Consider the following scenario. You are the sole director/shareholder of your trading company. What would happen if you died or became incapacitated? How would the company continue to operate?

Companies can only operate through their directors. If you are a sole director/shareholder and unable to act, the company’s operations will be effectively frozen. In the case of incapacity, your duly appointed attorney (standing in your shoes as shareholder) could appoint a replacement director. In the case of death, the company would be frozen until a Grant of Probate of your personal estate gives the executor under your Will the authority to step in and deal with the shares pursuant to the Will.

Far simpler and more practical is for the company to have in place a Corporate Power of Attorney.Under the Corporations Act, a company can appoint an attorney to act on its behalf when it is unable to do so. Generally, it would be recommended that the attorney be the same person/s that you have appointed as the executor/s under your Will. In the event of your demise, the executor could begin acting as the company’s attorney immediately without having to wait for a Grant of Probate (which could take several weeks/months).

Loans to Family Members

Financial assistance from parents to adult children attempting to break into the residential property market is now more prevalent than ever and can be either by way of outright gift or loan. There appears to be two (2) drivers for the loan arrangement:

  • The parents’ resources are not limitless and there is the very real expectation that the loan will be repaid
  • Parents are justifiably concerned that if the assistance is by way of gift, the moneys advanced will become part of the matrimonial pool should the Child marry and then separate. In other words, if the monies are not considered to be a loan, the funds will form part of the matrimonial pool and not deducted at the time of the property settlement.

It is crucial that the loan be properly documented and secured. In the absence of documentation, the Family Court will almost certainly regard the money as a gift and accept it as forming part of the matrimonial pool and not repayable to the parents.

You will need:

  • A properly drafted Deed of Loan with commercial terms that would include a date or triggering event for the repayment of the principal, the charging of interest at a rate reflective of the transaction and provisioning for acceptable security;
  • An unregistered mortgage that references the Deed of Loan; and
  • The lodgement of a caveat on the title to the property to ensure the repayment of the loan should there be an attempt to sell the property without notice.

Although it may seem trite, the above documentation should be in place before any money is advanced.

Security over Non-Real Estate Assets

If you are proposing to lend money to a business or company with no real estate assets, you may need to take security over the plant, equipment or other items of personal property.
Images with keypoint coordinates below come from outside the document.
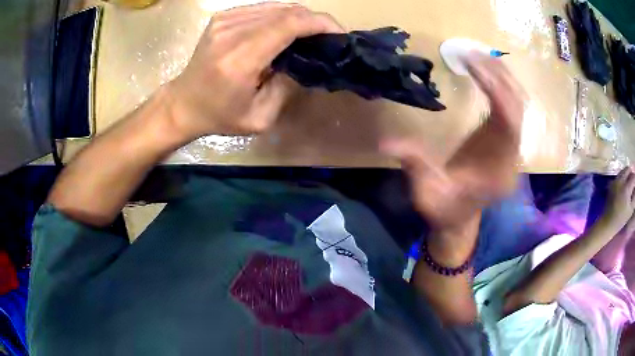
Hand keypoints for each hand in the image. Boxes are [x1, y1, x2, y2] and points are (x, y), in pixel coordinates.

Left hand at [166, 2, 342, 139]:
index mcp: (240, 59)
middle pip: (286, 11)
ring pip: (276, 6)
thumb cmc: (219, 116)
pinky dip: (279, 16)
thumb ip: (287, 87)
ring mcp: (224, 20)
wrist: (183, 103)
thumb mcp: (259, 118)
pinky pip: (261, 9)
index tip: (338, 33)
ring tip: (308, 34)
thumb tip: (304, 60)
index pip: (289, 24)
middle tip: (326, 36)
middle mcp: (231, 32)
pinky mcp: (222, 17)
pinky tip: (283, 30)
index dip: (320, 23)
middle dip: (314, 20)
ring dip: (298, 18)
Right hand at [382, 54, 525, 232]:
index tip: (474, 66)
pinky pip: (508, 104)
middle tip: (473, 53)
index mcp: (499, 170)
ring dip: (501, 76)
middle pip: (518, 107)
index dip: (497, 91)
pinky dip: (498, 84)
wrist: (458, 219)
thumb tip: (386, 141)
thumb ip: (415, 166)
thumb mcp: (426, 194)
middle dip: (499, 76)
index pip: (509, 123)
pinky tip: (483, 70)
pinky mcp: (501, 138)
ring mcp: (509, 145)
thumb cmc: (444, 210)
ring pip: (517, 103)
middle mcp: (511, 155)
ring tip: (478, 54)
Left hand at [601, 166, 634, 231]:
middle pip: (627, 169)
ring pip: (623, 170)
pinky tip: (624, 186)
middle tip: (633, 181)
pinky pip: (619, 175)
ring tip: (629, 183)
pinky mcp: (611, 183)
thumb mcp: (631, 209)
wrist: (608, 222)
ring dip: (627, 174)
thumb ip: (634, 195)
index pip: (633, 176)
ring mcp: (615, 181)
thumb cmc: (621, 219)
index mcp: (626, 188)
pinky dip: (622, 177)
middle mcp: (621, 181)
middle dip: (631, 173)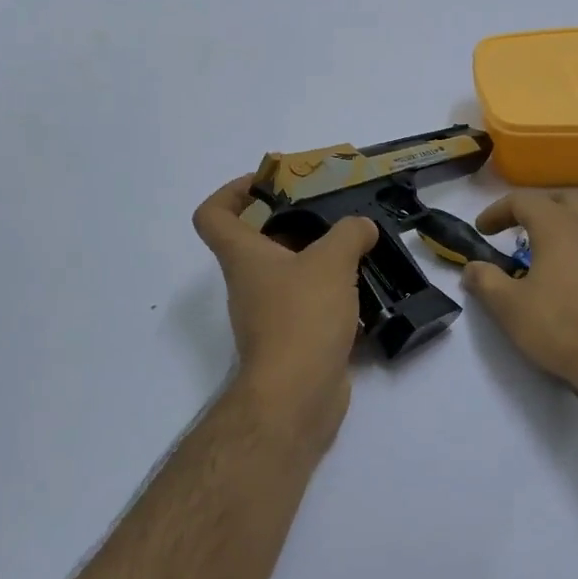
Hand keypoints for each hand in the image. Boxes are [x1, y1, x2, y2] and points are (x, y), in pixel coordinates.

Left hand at [193, 176, 377, 426]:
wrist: (297, 394)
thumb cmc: (302, 317)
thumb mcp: (331, 262)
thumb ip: (349, 234)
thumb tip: (362, 227)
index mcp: (243, 257)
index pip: (213, 215)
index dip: (232, 192)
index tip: (267, 184)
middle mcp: (249, 284)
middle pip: (259, 244)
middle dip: (293, 224)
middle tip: (332, 215)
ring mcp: (268, 317)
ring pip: (289, 276)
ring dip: (318, 262)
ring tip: (357, 250)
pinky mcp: (292, 342)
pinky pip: (309, 307)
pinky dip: (332, 297)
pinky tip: (364, 292)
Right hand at [462, 192, 577, 396]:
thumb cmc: (560, 328)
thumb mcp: (509, 307)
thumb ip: (485, 281)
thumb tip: (472, 268)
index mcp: (559, 227)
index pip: (524, 201)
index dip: (498, 210)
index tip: (482, 230)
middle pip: (563, 199)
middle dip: (537, 207)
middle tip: (517, 228)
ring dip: (567, 222)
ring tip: (549, 246)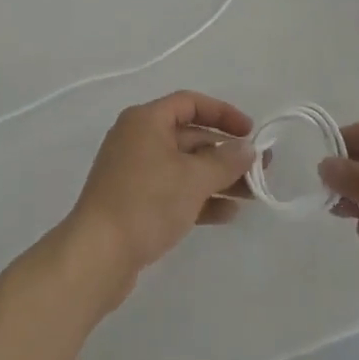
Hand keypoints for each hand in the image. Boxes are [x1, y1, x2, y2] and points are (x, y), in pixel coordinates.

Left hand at [56, 91, 255, 307]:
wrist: (97, 255)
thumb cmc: (146, 202)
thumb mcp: (192, 179)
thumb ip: (225, 161)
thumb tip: (248, 148)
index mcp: (146, 120)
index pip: (190, 103)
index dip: (223, 113)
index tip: (250, 132)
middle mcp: (139, 138)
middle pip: (190, 137)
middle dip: (226, 153)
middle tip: (261, 169)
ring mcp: (135, 172)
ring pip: (184, 167)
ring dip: (217, 179)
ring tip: (252, 195)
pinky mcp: (135, 202)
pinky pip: (174, 191)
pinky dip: (199, 198)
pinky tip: (228, 214)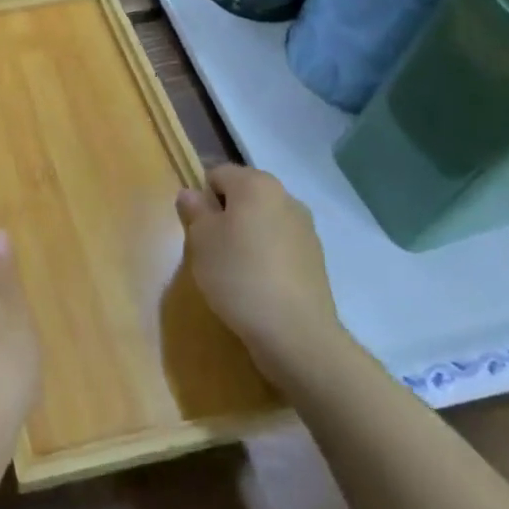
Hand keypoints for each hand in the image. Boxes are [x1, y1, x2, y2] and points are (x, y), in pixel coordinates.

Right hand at [178, 164, 347, 384]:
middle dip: (225, 215)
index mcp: (256, 184)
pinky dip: (266, 256)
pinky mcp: (316, 259)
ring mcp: (306, 229)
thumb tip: (191, 194)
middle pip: (243, 196)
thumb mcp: (200, 240)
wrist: (296, 333)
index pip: (217, 174)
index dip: (202, 198)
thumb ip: (194, 210)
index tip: (196, 228)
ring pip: (263, 221)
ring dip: (247, 236)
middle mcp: (286, 197)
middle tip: (211, 248)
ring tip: (235, 270)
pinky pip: (280, 246)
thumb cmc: (238, 275)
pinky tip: (258, 285)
In New South Wales, the Personal Property Securities Act 2009 (‘PPSA”) sets out uniform rules dealing with the taking of security over personal property, as distinct from real property. Specifically, the PPSA has created new classes of security documentation – specific security agreements (over a particular asset or assets) and general security agreements (where the agreement covers all the assets and undertakings of the business or company – previously referred as a fixed and floating charge when given over a company).

Both classes of document must be registered with the Personal Property Security Register (the PPSR) which is essentially an online national noticeboard that displays and preserves the priority status of the security interest in the collateral against others.

Failing to register (or perfect) the security interest in time could result in loss of priority against other secured parties or loss of ownership of the collateral upon liquidation.